Action item A ▸
Answer these questions from the worked solution on the volume of revolution:
(i) At which points do the two curves intersect?
(ii) What polynomial appears inside the integral after the squared expression is expanded?
(iii) What value does the integral work out to?

Document section ▸
# How do you find the volume of the solid obtained by rotating the region bounded by the curves f(x) = 3x^2 and f(x) = 5x+2  about the x axis?

Aug 20, 2015

$\frac{317617}{810} \pi$

#### Explanation:

The region bounded by the two functions, a vertical parabola and a straight line is shown in the picture. On solving the two equations the points of intersection can be easily found to be$\left(- \frac{1}{3} , \frac{1}{3}\right)$ and (2,12)

If ${y}_{1} = 3 {x}^{2}$ and ${y}_{2}$= 5x+2, consider an element of length ${y}_{2} - {y}_{1}$ and width dx, of the region bounded by the two functions. If this element is rotated about x axis, the volume of the elementary disc so formed would be $\pi {\left({y}_{2} - {y}_{1}\right)}^{2}$ dx.

The volume of the solid formed by rotation of the whole region, about x axis would be

${\int}_{- \frac{1}{3}}^{2} \pi {\left({y}_{2} - {y}_{1}\right)}^{2} \mathrm{dx}$

${\int}_{- \frac{1}{3}}^{2} \pi {\left(5 x + 2 - 3 {x}^{2}\right)}^{2} \mathrm{dx}$

${\int}_{- \frac{1}{3}}^{2} \pi \left(9 {x}^{4} - 30 {x}^{3} + 13 {x}^{2} + 20 x + 4\right) \mathrm{dx}$

On solving, this integral would work out to be=$\frac{317617}{810} \pi$

Action item B ▸ Print the lines of the records again without any change, starting at the first line of the records and ending at the line that contains "اليونان تحذّر من".

Material for this exercise ▸
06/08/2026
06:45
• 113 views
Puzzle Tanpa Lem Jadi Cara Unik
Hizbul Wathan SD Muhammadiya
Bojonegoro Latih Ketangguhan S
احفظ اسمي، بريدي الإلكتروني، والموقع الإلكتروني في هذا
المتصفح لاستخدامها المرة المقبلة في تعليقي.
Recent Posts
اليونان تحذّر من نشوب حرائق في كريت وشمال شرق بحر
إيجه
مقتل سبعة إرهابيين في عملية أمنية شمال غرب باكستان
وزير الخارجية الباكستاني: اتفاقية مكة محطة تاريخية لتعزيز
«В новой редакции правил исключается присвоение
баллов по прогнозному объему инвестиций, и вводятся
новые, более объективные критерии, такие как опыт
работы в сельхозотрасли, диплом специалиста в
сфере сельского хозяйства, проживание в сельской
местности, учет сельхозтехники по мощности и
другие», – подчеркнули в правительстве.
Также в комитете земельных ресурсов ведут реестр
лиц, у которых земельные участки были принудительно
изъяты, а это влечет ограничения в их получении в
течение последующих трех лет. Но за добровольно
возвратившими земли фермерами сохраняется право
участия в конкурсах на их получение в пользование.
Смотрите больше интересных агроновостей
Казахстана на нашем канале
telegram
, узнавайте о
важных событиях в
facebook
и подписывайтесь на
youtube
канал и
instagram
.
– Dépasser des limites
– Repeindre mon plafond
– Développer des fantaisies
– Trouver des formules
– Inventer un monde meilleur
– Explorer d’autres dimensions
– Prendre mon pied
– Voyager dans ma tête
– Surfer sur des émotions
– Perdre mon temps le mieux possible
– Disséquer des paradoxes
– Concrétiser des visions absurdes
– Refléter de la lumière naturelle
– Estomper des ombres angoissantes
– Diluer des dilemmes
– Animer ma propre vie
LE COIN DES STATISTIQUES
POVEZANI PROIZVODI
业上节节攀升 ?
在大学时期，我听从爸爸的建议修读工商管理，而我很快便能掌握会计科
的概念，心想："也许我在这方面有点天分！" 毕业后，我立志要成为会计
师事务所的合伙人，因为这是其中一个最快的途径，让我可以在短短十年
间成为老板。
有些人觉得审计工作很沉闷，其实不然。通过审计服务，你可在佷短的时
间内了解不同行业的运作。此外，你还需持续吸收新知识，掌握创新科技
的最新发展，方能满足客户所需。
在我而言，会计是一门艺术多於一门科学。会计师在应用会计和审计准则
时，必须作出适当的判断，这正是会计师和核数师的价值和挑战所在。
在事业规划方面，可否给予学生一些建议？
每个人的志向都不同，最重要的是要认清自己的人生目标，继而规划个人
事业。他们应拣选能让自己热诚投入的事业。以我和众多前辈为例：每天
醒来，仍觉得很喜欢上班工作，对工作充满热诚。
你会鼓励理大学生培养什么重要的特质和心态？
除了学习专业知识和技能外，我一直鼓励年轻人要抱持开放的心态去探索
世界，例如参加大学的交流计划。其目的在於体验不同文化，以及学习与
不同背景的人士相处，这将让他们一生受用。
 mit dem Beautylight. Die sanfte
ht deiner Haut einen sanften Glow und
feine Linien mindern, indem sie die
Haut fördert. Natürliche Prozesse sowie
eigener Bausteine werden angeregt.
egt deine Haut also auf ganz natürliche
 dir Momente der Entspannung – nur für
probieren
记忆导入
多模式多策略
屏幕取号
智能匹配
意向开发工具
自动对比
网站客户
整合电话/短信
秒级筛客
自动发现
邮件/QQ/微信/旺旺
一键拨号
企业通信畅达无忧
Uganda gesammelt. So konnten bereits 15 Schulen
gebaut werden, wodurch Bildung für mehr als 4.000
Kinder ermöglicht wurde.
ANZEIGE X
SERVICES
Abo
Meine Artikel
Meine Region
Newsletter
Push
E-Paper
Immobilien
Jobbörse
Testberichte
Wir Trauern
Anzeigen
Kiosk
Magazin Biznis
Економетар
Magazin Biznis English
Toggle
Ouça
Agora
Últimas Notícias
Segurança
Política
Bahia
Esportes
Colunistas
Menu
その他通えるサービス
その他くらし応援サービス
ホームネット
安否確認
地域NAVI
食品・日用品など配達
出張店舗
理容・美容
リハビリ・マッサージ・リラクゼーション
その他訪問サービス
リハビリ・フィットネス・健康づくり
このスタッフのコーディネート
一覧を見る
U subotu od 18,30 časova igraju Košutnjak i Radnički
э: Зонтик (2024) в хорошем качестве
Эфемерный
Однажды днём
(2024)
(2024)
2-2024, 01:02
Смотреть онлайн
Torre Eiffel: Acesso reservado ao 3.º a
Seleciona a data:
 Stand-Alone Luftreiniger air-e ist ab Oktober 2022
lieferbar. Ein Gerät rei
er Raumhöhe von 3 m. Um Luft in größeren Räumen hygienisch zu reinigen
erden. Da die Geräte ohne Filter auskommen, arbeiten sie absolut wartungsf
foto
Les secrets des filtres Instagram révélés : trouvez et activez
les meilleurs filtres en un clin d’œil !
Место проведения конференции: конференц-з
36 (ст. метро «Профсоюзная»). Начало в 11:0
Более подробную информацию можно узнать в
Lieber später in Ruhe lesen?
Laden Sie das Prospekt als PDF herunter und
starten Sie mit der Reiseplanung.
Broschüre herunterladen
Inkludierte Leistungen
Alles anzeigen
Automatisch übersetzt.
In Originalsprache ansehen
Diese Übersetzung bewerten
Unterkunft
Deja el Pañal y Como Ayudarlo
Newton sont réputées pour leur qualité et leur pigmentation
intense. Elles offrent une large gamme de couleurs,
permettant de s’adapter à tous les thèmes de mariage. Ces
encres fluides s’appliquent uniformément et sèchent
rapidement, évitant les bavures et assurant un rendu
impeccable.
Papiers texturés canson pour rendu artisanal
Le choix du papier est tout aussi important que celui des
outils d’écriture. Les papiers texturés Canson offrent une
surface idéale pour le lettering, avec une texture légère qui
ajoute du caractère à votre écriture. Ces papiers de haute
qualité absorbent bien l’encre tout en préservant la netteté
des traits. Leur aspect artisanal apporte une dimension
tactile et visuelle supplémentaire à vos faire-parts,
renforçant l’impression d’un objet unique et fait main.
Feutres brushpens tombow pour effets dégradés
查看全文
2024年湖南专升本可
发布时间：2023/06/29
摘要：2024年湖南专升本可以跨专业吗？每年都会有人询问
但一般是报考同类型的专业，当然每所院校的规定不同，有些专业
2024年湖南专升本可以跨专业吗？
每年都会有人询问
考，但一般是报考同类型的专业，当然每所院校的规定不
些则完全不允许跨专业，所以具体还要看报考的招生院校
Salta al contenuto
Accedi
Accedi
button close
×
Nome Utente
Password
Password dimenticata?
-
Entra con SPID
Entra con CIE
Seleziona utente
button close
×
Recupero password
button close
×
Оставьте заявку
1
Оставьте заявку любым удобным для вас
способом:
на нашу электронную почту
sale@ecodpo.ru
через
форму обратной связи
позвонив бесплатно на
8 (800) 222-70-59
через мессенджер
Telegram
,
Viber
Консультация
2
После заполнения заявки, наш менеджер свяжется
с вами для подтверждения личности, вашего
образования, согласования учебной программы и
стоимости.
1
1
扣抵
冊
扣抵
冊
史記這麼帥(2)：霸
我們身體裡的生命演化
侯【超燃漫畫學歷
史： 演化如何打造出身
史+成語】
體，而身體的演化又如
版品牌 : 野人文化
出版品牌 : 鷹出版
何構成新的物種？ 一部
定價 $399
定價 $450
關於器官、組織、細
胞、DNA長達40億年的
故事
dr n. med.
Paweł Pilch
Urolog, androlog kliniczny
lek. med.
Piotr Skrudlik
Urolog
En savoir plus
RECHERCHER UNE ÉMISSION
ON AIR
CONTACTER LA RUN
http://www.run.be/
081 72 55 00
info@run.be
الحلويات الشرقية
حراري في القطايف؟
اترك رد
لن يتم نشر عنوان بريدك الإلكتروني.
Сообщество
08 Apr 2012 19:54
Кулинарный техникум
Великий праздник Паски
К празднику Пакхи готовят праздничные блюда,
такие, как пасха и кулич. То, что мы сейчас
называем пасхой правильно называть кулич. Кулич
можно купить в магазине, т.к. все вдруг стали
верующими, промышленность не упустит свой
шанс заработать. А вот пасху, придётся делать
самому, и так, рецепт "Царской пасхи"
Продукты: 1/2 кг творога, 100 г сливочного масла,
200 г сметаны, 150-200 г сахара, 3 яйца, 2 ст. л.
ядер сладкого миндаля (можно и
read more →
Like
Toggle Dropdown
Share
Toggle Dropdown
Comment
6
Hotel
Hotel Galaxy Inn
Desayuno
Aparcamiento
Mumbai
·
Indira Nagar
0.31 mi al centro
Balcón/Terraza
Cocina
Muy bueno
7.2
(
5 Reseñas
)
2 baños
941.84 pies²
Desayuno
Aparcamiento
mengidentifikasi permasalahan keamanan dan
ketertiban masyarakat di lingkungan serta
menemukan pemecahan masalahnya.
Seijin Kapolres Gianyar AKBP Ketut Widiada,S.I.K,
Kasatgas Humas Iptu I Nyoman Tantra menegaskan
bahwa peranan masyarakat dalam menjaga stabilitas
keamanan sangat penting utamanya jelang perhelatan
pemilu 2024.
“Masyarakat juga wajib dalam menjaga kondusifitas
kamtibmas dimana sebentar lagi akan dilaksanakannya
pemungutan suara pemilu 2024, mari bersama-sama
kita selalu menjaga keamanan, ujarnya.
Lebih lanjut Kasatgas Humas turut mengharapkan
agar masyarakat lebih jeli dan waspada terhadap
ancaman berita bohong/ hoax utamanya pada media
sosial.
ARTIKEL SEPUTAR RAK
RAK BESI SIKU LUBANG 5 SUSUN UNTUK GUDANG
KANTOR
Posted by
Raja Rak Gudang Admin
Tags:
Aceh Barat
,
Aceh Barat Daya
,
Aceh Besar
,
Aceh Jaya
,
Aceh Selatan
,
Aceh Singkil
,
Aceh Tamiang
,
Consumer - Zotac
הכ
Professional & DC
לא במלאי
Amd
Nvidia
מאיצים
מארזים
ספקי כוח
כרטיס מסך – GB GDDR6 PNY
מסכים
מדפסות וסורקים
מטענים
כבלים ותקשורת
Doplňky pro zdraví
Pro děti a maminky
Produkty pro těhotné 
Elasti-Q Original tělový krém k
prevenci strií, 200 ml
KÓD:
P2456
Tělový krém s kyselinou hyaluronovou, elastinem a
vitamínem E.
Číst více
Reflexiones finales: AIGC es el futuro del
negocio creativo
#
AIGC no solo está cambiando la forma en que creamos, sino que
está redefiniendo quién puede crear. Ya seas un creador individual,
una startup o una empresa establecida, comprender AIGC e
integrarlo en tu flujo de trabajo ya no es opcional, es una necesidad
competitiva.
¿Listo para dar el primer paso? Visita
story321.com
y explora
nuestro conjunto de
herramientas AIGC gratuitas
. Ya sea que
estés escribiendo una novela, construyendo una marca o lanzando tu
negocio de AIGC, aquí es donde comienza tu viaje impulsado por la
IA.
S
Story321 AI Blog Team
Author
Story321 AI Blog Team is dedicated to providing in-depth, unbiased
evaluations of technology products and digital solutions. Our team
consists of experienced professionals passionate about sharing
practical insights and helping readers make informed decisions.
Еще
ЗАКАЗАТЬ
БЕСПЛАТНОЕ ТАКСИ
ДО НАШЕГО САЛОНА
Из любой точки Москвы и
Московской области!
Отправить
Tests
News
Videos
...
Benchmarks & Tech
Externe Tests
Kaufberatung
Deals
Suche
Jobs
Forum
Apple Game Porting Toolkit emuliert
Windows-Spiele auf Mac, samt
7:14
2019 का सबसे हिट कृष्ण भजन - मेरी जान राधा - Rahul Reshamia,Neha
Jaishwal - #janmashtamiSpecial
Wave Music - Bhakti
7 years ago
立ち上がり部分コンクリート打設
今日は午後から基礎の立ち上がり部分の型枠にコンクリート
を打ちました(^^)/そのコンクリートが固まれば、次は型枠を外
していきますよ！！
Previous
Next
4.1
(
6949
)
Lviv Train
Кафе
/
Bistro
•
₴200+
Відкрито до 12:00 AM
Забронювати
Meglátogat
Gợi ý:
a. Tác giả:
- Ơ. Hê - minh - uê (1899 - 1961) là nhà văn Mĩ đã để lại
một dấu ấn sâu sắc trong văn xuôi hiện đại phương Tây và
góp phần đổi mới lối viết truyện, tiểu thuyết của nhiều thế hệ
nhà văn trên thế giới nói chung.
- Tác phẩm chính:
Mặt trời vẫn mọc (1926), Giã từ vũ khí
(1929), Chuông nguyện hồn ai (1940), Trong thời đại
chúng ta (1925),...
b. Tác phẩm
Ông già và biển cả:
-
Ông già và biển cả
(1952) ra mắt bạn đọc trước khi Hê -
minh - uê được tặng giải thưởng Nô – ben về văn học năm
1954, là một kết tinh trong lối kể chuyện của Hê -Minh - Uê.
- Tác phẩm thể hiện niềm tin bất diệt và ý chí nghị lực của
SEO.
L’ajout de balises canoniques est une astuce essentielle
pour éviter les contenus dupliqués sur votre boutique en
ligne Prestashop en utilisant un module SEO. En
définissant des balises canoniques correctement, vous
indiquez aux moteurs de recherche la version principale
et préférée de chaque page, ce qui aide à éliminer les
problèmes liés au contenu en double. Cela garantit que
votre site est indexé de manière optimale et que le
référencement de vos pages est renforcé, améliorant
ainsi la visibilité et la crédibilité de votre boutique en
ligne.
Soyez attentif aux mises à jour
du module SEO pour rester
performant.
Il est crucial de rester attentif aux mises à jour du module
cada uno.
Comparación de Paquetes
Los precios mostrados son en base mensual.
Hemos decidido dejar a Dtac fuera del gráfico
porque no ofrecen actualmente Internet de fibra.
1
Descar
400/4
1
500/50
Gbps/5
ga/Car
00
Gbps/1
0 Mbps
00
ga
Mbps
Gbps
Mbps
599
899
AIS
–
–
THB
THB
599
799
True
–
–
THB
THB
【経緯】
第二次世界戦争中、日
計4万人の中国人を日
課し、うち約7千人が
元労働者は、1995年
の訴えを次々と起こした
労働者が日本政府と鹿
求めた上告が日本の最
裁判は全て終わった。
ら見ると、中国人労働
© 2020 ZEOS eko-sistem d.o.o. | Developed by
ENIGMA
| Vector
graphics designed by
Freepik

Final answer A ▸
(i) At (−1/3, 1/3) and (2, 12).
(ii) 9x⁴ − 30x³ + 13x² + 20x + 4, multiplied by π.
(iii) 317617/810 π.

Final answer B ▸
06/08/2026
06:45
• 113 views
Puzzle Tanpa Lem Jadi Cara Unik
Hizbul Wathan SD Muhammadiya
Bojonegoro Latih Ketangguhan S
احفظ اسمي، بريدي الإلكتروني، والموقع الإلكتروني في هذا
المتصفح لاستخدامها المرة المقبلة في تعليقي.
Recent Posts
اليونان تحذّر من نشوب حرائق في كريت وشمال شرق بحر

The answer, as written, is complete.